On 02/02/2015 08:38 AM, Michael Di Domenico wrote:
Glenn's article is good and hits on many topics correctly (of which
i've seen, having sat on the vendor side of NSF proposals in a former
life).  However I'm a little concerned by what i perceive of his
attitude towards stripping funding from centers that don't have the
technical prowess to run an HPC resources.

NSF's goal is to further science.  stripping funding, i don't believe
is the correct solution.  if a center isn't keeping up or doesn't have
the skills from the start, there should be a mentor put in place from
one of the other bigger centers.  stripping funding is only going to
shrink the pool of knowledge to a few key installations around the US,
which probably isn't the best way to spread knowledge.  but i do
concur there is a point where the NSF would probably/already has
spread itself too thin

seems to me NFS needs to get back into building the HPC community of
PEOPLE rather then building hero machines at six or seven
installations across the us.


I interpreted it differently. I think he was saying that the NSF funding for HPC should be concentrated in fewer sites, similar to what the DOE has done with their leadership computing facilities (LCFs): Argonne Leadership Computing Facility (ALCF) and Oak Ridge Leadership Computing Facility (ORLCF). By concentrating their resources in fewer locations, they can take advantage of economies of scale:

1. Pay for two large data centers instead of 5 or 10
2. Higher a somewhat larger, but much more talented staff whose talents can be spread out over several clusters and storage systems rather than many smaller support staffs with (most likely) less capabilities for each site.

And on, and on.

By committing heavily to less sites, it's easier for the NSF to focus on providing a stable financial footing, than having to constantly spread the money around many different sites like they're broadcasting seeding a lawn.

TL;DR: Put all your eggs into 2-3 baskets, and keep a really good eye on those baskets.
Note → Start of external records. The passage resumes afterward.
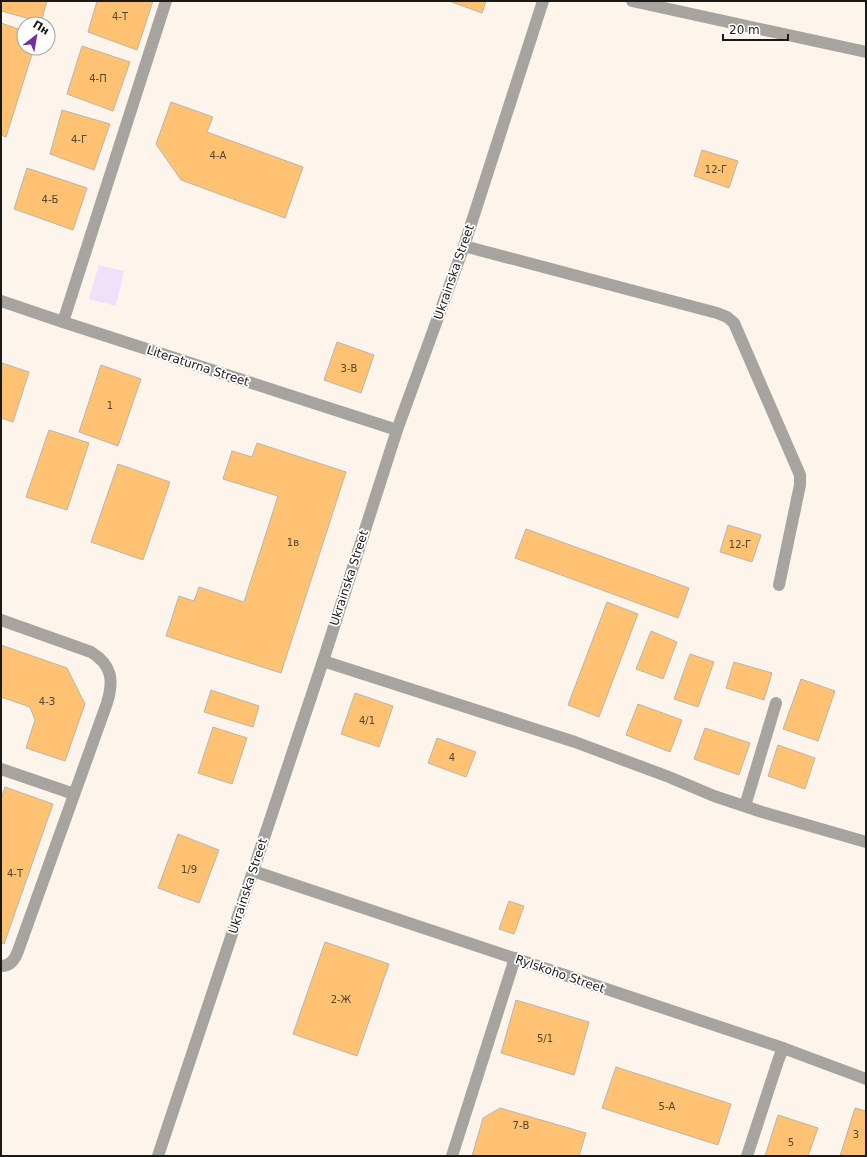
<svg xmlns="http://www.w3.org/2000/svg" width="867" height="1157" viewBox="0 0 867 1157" font-family="'DejaVu Sans',sans-serif">
  <style>
    .green { fill: #eee1f9 }
    .building { fill: #fec272; stroke: #bcb5ac }
    .lines { fill: none; stroke-linecap: round; stroke-linejoin: round }
    .minor { stroke: #a7a4a0; stroke-width: 12 }
    .labels { text-anchor: middle; stroke-width: 3.5; stroke-linejoin: round; paint-order: stroke }
    .number-label { font-size: 10px; fill: #54432d }
    .street-label { font-size: 12px; fill: #1b1916; stroke: #fff }
  </style>
  <rect width="100%" height="100%" fill="#fdf5ec"/>
  <path class="green" d="M99 265 124 271 116 306 89 299Z"/>
  <g class="building">
    <path d="M1 1H47L41 22 1 11Z"/>
    <path d="M97 1H153L137 50 88 32Z"/>
    <path d="M449 1H486L482 13Z"/>
    <path d="M1 23 24 31V48H34L6 137 1 135Z"/>
    <path d="M82 46 130 62 113 111 67 94Z"/>
    <path d="M171 102 213 117 207 132 303 167 285 218 181 180 156 144Z"/>
    <path d="M62 110 110 124 94 170 50 154Z"/>
    <path d="M702 150 738 161 729 188 694 176Z"/>
    <path d="M27 168 87 188 73 230 14 209Z"/>
    <path d="M337 342 374 355 361 393 324 380Z"/>
    <path d="M2 363 29 372 13 422 1 418Z"/>
    <path d="M101 365 141 379 118 446 79 432Z"/>
    <path d="M49 430 89 443 67 510 26 497Z"/>
    <path d="M257 443 346 472 281 673 166 636 179 596 194 601 199 587 244 602 278 496 223 479 232 451 252 457Z"/>
    <path d="M118 464 170 482 143 560 91 542Z"/>
    <path d="M728 525 761 535 752 562 720 552Z"/>
    <path d="M526 529 689 588 678 618 515 558Z"/>
    <path d="M607 602 638 614 599 717 568 705Z"/>
    <path d="M651 631 677 642 663 679 636 669Z"/>
    <path d="M1 645 67 668 85 704 65 761 26 748 35 720 30 707 1 697Z"/>
    <path d="M690 654 714 662 698 707 674 699Z"/>
    <path d="M734 662 772 673 764 700 726 688Z"/>
    <path d="M801 679 835 691 818 741 783 729Z"/>
    <path d="M211 690 259 706 253 727 204 712Z"/>
    <path d="M355 693 393 706 379 747 341 734Z"/>
    <path d="M638 704 682 720 670 752 626 735Z"/>
    <path d="M213 727 247 738 232 784 198 773Z"/>
    <path d="M705 728 750 743 739 775 694 759Z"/>
    <path d="M437 738 476 752 466 777 428 763Z"/>
    <path d="M778 745 815 758 805 789 768 776Z"/>
    <path d="M5 787 53 804 4 944 1 943V799Z"/>
    <path d="M178 834 219 850 199 903 158 888Z"/>
    <path d="M509 901 524 906 514 934 499 929Z"/>
    <path d="M325 942 389 964 357 1056 293 1034Z"/>
    <path d="M516 1000 589 1022 574 1075 501 1053Z"/>
    <path d="M616 1067 731 1104 718 1145 602 1108Z"/>
    <path d="M500 1108 586 1133 579 1156H472L483 1118Z"/>
    <path d="M855 1108 866 1111V1156H840Z"/>
    <path d="M778 1115 818 1128 808 1156H765Z"/>
  </g>
  <g class="lines">
    <g class="minor">
      <path d="M632 1 866 52"/>
      <path d="M464 246 717 313 727 317 734 323 800 475V485L779 585"/>
      <path d="M1 301 63 322 397 430"/>
      <path d="M63 322 166 1"/>
      <path d="M1 620 91 652C112 665 114 680 107 703L18 951C15 959 11 966 1 966"/>
      <path d="M323 661 575 742 669 777 714 796 762 812 866 842"/>
      <path d="M1 769 74 794"/>
      <path d="M745 806 776 703"/>
      <path d="M253 871 783 1048 866 1079"/>
      <path d="M158 1156 323 661 397 430 464 246 543 1"/>
      <path d="M452 1156 515 958"/>
      <path d="M747 1156 778 1061 783 1048"/>
    </g>
  </g>
  <g class="labels">
    <g class="number-label">
      <text x="120" y="20">4-Т</text>
      <text x="98" y="82">4-П</text>
      <text x="79" y="143">4-Г</text>
      <text x="218" y="159">4-А</text>
      <text x="716" y="173">12-Г</text>
      <text x="50" y="203">4-Б</text>
      <text x="349" y="372">3-В</text>
      <text x="110" y="409">1</text>
      <text x="293" y="546">1в</text>
      <text x="740" y="548">12-Г</text>
      <text x="47" y="705">4-З</text>
      <text x="367" y="724">4/1</text>
      <text x="452" y="761">4</text>
      <text x="189" y="873">1/9</text>
      <text x="15" y="877">4-Т</text>
      <text x="341" y="1003">2-Ж</text>
      <text x="545" y="1042">5/1</text>
      <text x="667" y="1110">5-А</text>
      <text x="521" y="1129">7-В</text>
      <text x="856" y="1138">3</text>
      <text x="791" y="1146">5</text>
    </g>
    <g class="street-label">
      <text transform="translate(454 272) rotate(-71)" y="4">Ukrainska Street</text>
      <text transform="translate(198 366) rotate(18)" y="4">Literaturna Street</text>
      <text transform="translate(349 578) rotate(-72)" y="4">Ukrainska Street</text>
      <text transform="translate(248 886) rotate(-72)" y="4">Ukrainska Street</text>
      <text transform="translate(560 974) rotate(19)" y="4">Rylskoho Street</text>
    </g>
  </g>
  <rect width="867" height="1157" fill="none" stroke="#1b1916" stroke-width="4"/>
  <g transform="translate(36 36) rotate(31)"><circle r="19" fill="#ffffff" stroke="#a4a3a2"/>
  <path d="M0-3L7 15L0 10L-7 15Z" fill="#762da0"/>
  <text y="-6" font-size="11" font-weight="bold" text-anchor="middle" fill="#1b1916">Пн</text>
  </g>
  <path d="M723 34v6h65v-6" fill="none" stroke="#1b1916" stroke-width="2"/>
  <text x="729" y="34" font-size="12" fill="#1b1916" stroke="#ffffff" stroke-width="3" paint-order="stroke">20 m</text>
</svg>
Regarding your comment about 'hero' systems: I read a paper a couple of years ago that the large majority of computational scientists don't need these massive exascale systems - most only need a 'department'-sized cluster with ~1024 cores. I believe SDSC did their own study with XSEDE data and came to the same conclusion (Glenn actually told me this. I'm not sure if this is published anywhere).
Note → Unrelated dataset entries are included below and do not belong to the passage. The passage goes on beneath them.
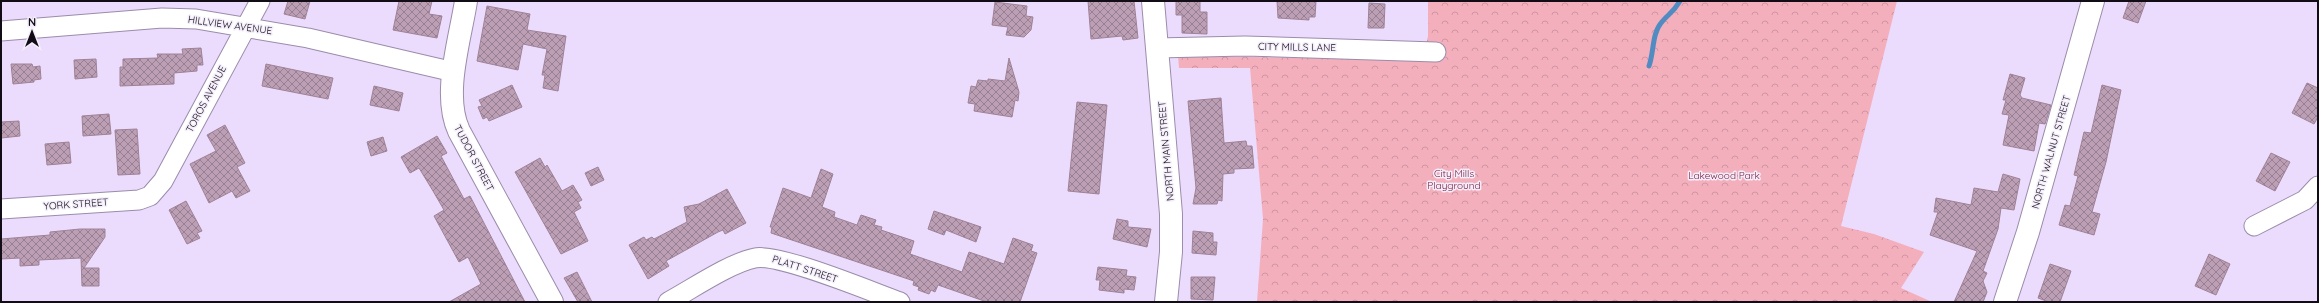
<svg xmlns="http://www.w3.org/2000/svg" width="2319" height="303" font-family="Quicksand,sans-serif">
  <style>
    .park { fill: url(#park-crowns) }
    .pitch { fill: #f4afbd }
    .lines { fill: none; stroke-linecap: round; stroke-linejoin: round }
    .stream { stroke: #508cc1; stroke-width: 5 }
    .building { fill: url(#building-cross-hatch); stroke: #9f8297 }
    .minor-casing { stroke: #9a8caa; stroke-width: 21 }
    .tertiary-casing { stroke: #9a8caa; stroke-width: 24 }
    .secondary-casing { stroke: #9a8caa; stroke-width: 24 }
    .minor { stroke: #fff; stroke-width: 19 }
    .tertiary { stroke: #fff; stroke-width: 22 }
    .secondary { stroke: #fff; stroke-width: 22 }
    .labels { text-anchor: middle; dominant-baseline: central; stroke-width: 3; stroke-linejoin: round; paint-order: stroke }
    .street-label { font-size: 10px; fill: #110c16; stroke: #f4eefb }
    .park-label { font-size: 10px; fill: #77173a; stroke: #f4eefb }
  </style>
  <defs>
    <pattern id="park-crowns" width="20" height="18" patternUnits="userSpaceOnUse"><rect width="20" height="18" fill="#f4afbd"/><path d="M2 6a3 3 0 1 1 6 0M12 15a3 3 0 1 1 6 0" fill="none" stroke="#d095a2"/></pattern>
    <pattern id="building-cross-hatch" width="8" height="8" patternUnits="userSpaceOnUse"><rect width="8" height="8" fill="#bc9fb5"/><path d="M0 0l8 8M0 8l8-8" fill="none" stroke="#978092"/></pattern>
  </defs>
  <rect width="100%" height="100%" fill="#ebdcfd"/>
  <path class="park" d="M1428,1H1897L1841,226L1874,234L1924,252L1901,288L1932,302H1257L1263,219L1250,68H1179L1178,56L1423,59L1428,36Z"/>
  <path class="pitch" d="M1437,295L1474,302H1391Z"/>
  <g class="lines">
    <path class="stream" d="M1649,66C1654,52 1652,34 1661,23C1668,14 1673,13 1680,1"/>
  </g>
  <path class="building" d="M288,1H310L305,19L284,14Z
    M399,1H432L429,14L442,16L437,38L393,30Z
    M1088,1H1134L1138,38L1123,40L1122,36L1091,39Z
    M1176,1H1200V12H1207V34L1182,33V15H1176Z
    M1277,1H1316L1315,17H1309V20L1278,18Z
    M2129,1H2146L2138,23L2123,18Z
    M995,2L1027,6L1026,16L1033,17L1031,30L1024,37L1006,35L1008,27L992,25Z
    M1369,3L1385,4L1384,28H1368Z
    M487,6L530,14L527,30L566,36L558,91L543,88L545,75H542L547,49L523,44L518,70L477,61Z
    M201,48L203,65H197V71L174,73V84L120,86V67H123V59L158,58L157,54H183L182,49Z
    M1009,58L1019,92L1018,101L1015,100L1012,117L974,111L975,104L968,103L971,86L976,87L978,80L988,81V79L1005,81Z
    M96,59L97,77L75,79L74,60Z
    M11,64H32L33,67L40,66L41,79L34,80V82L13,84Z
    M266,64L333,78L328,99L262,86Z
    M2010,74L2025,78L2020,95L2022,98L2051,105L2045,124L2039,123L2034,151L2003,145L2009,115L2002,114L2006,100H2003Z
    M2307,83L2318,88V117L2314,124L2292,113Z
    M512,85L522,107L489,121L487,117L483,119L478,107L482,106L479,100Z
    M2102,85L2121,90L2106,162L2092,212L2100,214L2094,235L2059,225L2065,205L2070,206L2078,176L2074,175L2084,132L2091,133Z
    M374,86L403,93L399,111L370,105Z
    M1221,98L1224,143L1246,141L1247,146H1252L1254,168L1234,169V173L1223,174L1222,201L1218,200L1217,204H1193L1196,188L1188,101Z
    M1077,102L1107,105L1099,194L1068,191Z
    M109,114L111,134L83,136L82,116Z
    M19,121L20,136L1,138V122Z
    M225,125L245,163L237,167L250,191L236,198L232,191L209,203L190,164L216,151L207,135Z
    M137,129L140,174L118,175L115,130Z
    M437,136L447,153L441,156L464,199L470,196L525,302H449L481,284L468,257L459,262L434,216L444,210L433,191L419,168L410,173L401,157Z
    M383,137L387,151L371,156L367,142Z
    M69,142L71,163L47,165L45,144Z
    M2271,153L2290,162L2275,191L2256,181Z
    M540,158L545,167L547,165L562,191L573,185L582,200L578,202L581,208L574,212L588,241L561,254L515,172Z
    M598,167L604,180L591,186L585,173Z
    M821,169L833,174L822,207L835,212L834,217L857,225L861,215L876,220L874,225L882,227L881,230L914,241L910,254L962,272L969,252L1004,264L1013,238L1033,245L1031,251L1037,253L1020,302H987L938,285L935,292L931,290L929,294L918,290L919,287L913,285L914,281L771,233L772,227H770L783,188L811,198Z
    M2003,174L2020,179L2014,210L2001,208L1998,229L1983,271L1987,273L1983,281L1987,292L1983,302H1954L1977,251L1930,235L1938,212H1934L1936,198L1971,205L1974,188L1998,192Z
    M727,189L746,223L725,234L723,230L718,232L666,261L669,266L648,279L629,245L644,237L646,240L652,237L654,239L687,222L684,207L699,204Z
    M186,201L202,231L197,233L200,238L187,244L169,210Z
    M934,211L981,227L976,242L946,230L944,235L928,229Z
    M1117,219L1128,221V227L1151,229L1147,247L1113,239Z
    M80,229H105V237L84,268H99V286H82L81,258L39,260V265L20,266V258L1,259V239L50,235V232Z
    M1193,231L1213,233V242H1217L1216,255L1192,253Z
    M2209,254L2230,264L2216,295L2195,286Z
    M2050,264L2071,271L2060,302H2049L2038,298Z
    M1098,267L1127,270L1126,276L1136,277L1134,290L1124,289V293L1099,290L1100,280H1096Z
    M577,272L592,302H578L564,278Z
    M1191,277H1215L1213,300L1191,299Z"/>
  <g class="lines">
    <g class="minor-casing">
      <path id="minor" d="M1,31L162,18L196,19L308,38L454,72
        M1157,48L1245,46L1436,52
        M1,209L139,200L150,196L163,181L260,1
        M2254,226L2305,200L2318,186
        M668,302C692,289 730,263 755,258C779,253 872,292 900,302"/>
    </g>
    <g class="tertiary-casing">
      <path id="tertiary" d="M466,1C460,40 442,95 459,131L552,302
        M2005,302L2028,232L2093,1"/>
    </g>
    <g class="secondary-casing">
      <path id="secondary" d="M1153,1L1171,214V252L1166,302"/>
    </g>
    <use href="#minor" class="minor"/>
    <use href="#tertiary" class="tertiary"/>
    <use href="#secondary" class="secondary"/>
  </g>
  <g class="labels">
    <g class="street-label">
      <text transform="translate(230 25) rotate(8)">HILLVIEW AVENUE</text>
      <text transform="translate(1297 47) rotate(1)">CITY MILLS LANE</text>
      <text transform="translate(206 99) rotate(-62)">TOROS AVENUE</text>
      <text transform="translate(1166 151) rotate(-95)">NORTH MAIN STREET</text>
      <text transform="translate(2051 152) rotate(-74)">NORTH WALNUT STREET</text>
      <text transform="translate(474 158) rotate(62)">TUDOR STREET</text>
      <text transform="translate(76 204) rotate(-4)">YORK STREET</text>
      <text transform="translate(805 269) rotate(18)">PLATT STREET</text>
    </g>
    <g class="park-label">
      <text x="1454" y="173">City Mills<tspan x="1454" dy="12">Playground</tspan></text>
      <text x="1724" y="175">Lakewood Park</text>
    </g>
  </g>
  <rect width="2319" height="303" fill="none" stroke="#110c16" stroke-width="4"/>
  <g transform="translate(32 32)" stroke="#f4eefb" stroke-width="3" paint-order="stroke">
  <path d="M0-3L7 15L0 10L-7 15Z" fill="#110c16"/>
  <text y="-6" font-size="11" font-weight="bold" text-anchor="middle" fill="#110c16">N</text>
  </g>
</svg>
This reminds me of 'The Long Tail' (http://en.wikipedia.org/wiki/Long_tail): The hero systems cater to the small percentage of extremely talented computational scientists at the top of their fields, and the long tail, which is your 'average' computational science PI or grad student at universities around the world, still has to rely on an antiquated small departmental cluster. because the NSF focuses on the hero users to the detriment of the long tail, which actually represents the bulk of their funded scientists.